Exercise directions:
Among the entries below, find the line with "bicycle ((509, 357, 696, 478)), 376", then quote it and each following line up to and including the line with "tree ((617, 296, 695, 475)), 2288", and nothing else.

____________

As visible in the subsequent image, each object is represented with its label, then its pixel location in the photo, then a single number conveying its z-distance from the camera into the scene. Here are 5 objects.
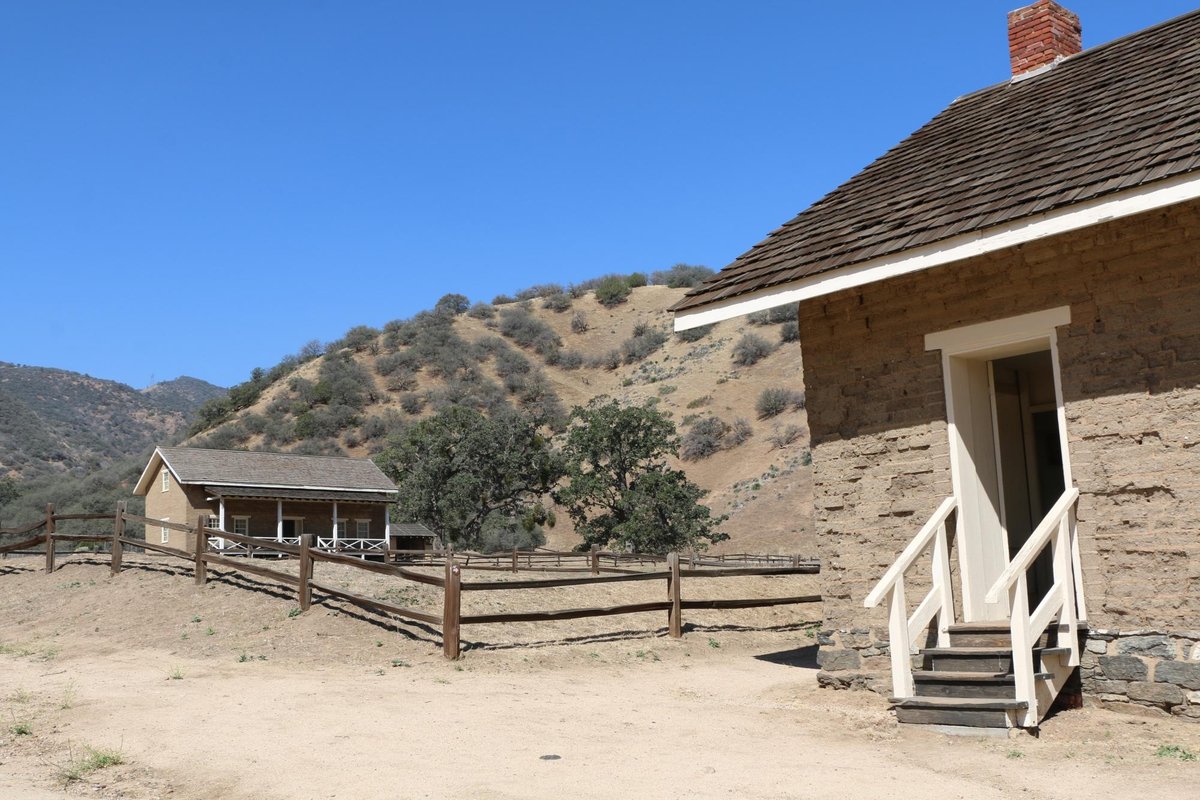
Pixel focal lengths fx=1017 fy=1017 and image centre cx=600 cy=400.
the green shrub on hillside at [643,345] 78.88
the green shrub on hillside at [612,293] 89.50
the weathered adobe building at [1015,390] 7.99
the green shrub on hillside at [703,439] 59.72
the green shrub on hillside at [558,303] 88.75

____________

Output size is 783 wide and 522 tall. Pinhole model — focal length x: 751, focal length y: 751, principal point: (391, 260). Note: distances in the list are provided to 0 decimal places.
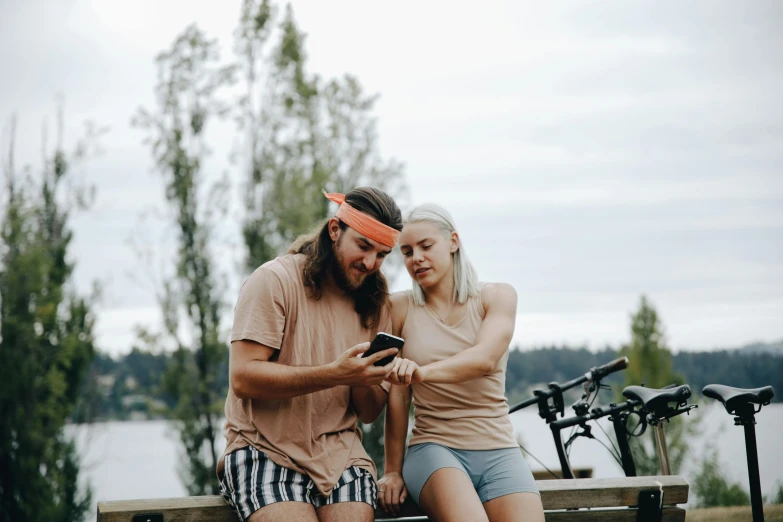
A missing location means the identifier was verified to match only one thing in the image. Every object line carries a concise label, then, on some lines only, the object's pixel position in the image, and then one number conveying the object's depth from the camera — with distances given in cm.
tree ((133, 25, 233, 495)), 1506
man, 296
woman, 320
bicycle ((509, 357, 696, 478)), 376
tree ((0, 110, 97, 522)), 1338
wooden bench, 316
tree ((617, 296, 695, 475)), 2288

____________

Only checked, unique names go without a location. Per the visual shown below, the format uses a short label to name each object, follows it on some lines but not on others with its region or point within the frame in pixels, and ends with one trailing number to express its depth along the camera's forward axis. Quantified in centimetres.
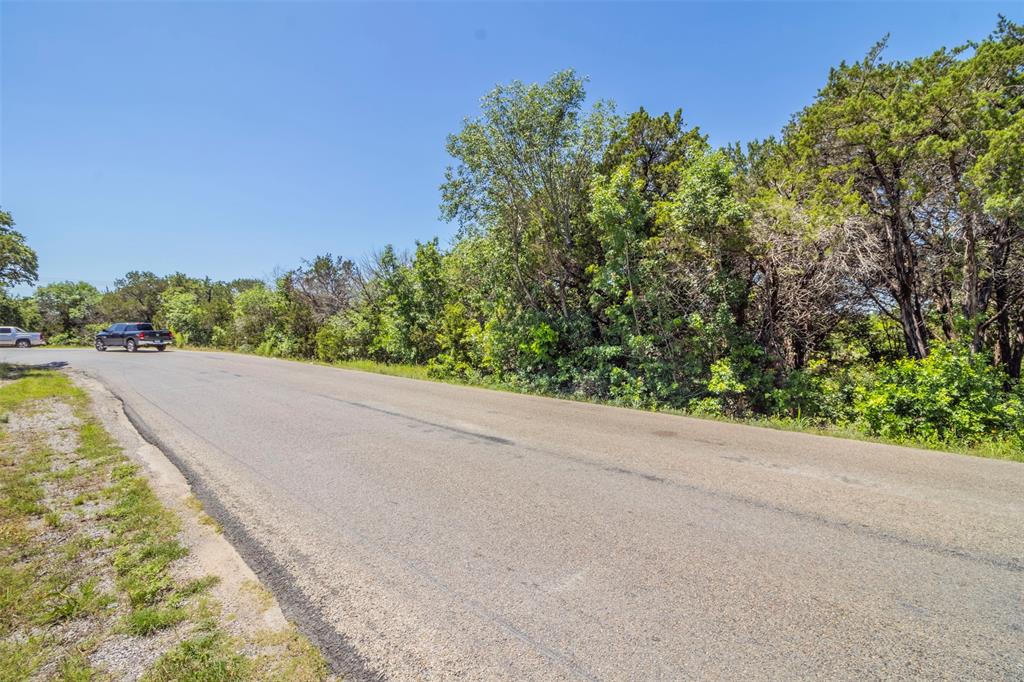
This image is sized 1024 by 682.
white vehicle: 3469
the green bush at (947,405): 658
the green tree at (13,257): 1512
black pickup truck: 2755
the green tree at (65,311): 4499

____________

Result:
bicycle ((509, 357, 696, 478)), 376
tree ((0, 110, 97, 522)), 1338
wooden bench, 316
tree ((617, 296, 695, 475)), 2288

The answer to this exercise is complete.